Yesterday I had a brilliant idea: why not parse the wiki of my favorite table top roleplaying game into yaml via an llm? I had tried the same with beautfifulsoup a couple of years ago, but the page is very inconsistent which makes it quite difficult to parse using traditional methods.
- https://dsa.ulisses-regelwiki.de/Kul_Auelfen.html
- https://dsa.ulisses-regelwiki.de/erw_zauber_sf.html?erw_zaubersf=Alchimieanalytiker
- https://dsa.ulisses-regelwiki.de/KSF_Alter_Adersin.html
However, my attempts where not very successful to parse with a local mistral model (the one you get with ollama pull mistral) as it first insisted on writing more than just the yaml code and later had troubles with more complex pages like https://dsa.ulisses-regelwiki.de/zauber.html?zauber=Abvenenum So I thought I had to give it some examples in the system prompts, but while one example helped a little, when I included more, it sometimes started to just return an example from the ones I gave to it via system prompt.

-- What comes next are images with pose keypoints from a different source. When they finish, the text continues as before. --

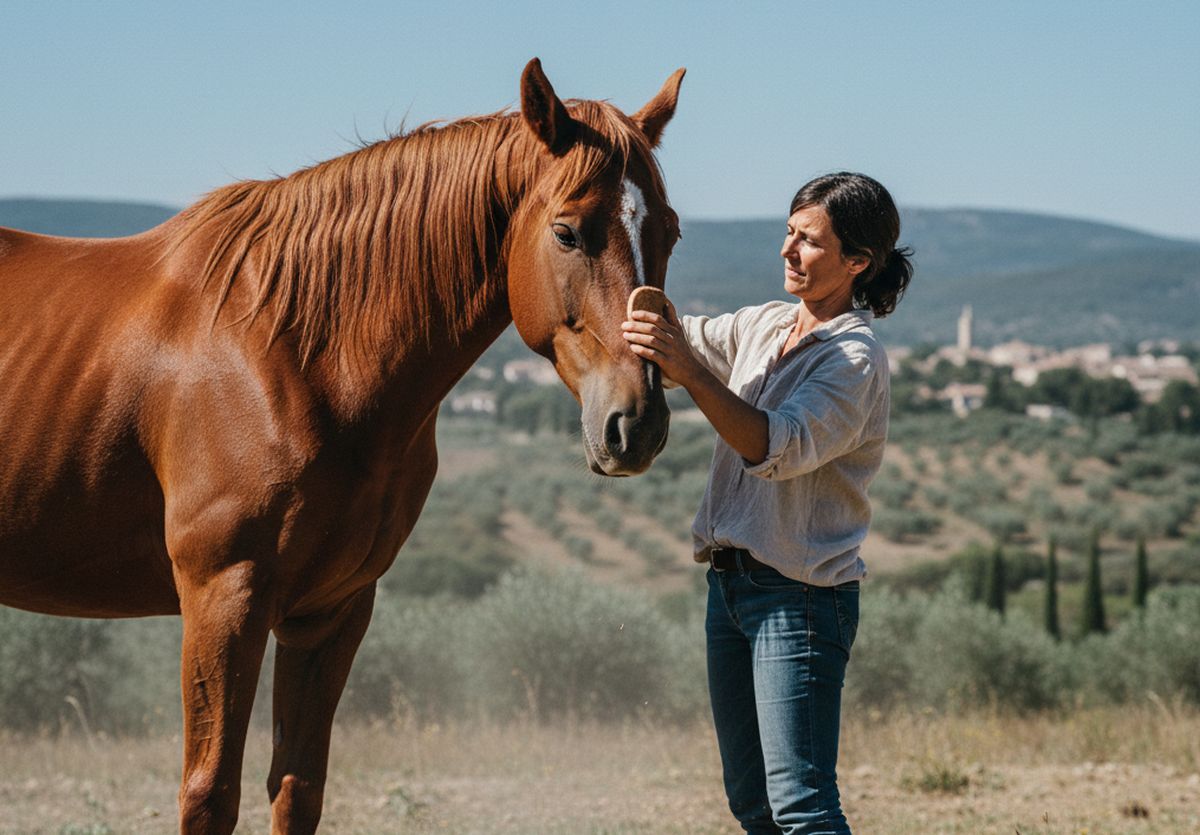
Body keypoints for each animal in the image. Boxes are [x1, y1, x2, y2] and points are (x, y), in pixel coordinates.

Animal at [0, 58, 684, 833]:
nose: (637, 423)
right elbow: (209, 792)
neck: (291, 350)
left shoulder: (330, 611)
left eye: (669, 232)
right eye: (568, 233)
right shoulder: (222, 598)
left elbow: (298, 786)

To give some idea: the bold stuff should be keys in the yaml structure, the part that follows the value. Sometimes values need to be parsed a bit more like separating pages from book names - I would give examples for all that.
Any idea what model to use for that or how to improve results?
Yeah that sounds like it can’t keep a large enough context. Maybe try a beefier model.
I just suggested userjs because it runs directly in the browser and can use js dom parsers. Also userjs could inject a button that downloads the yaml. Idk if thats desired.
The page doesn’t seem too complex, as you said - you just have to find the tag with the bold text and then the following paragraphs. A simple loop based parser logic will do.
Oh, it is very inconsistent. For example: https://dsa.ulisses-regelwiki.de/Trick_Aus.html has no “Regel:” english “Rule” infront of the rule. These have a rule aspect without a bold part infront “(passiv)”: https://dsa.ulisses-regelwiki.de/ESF_Aufliegende_Klinge.html These differ wildly: https://dsa.ulisses-regelwiki.de/Her_Alraune.html
But yea maybe a beefier model. Anything you would recommend?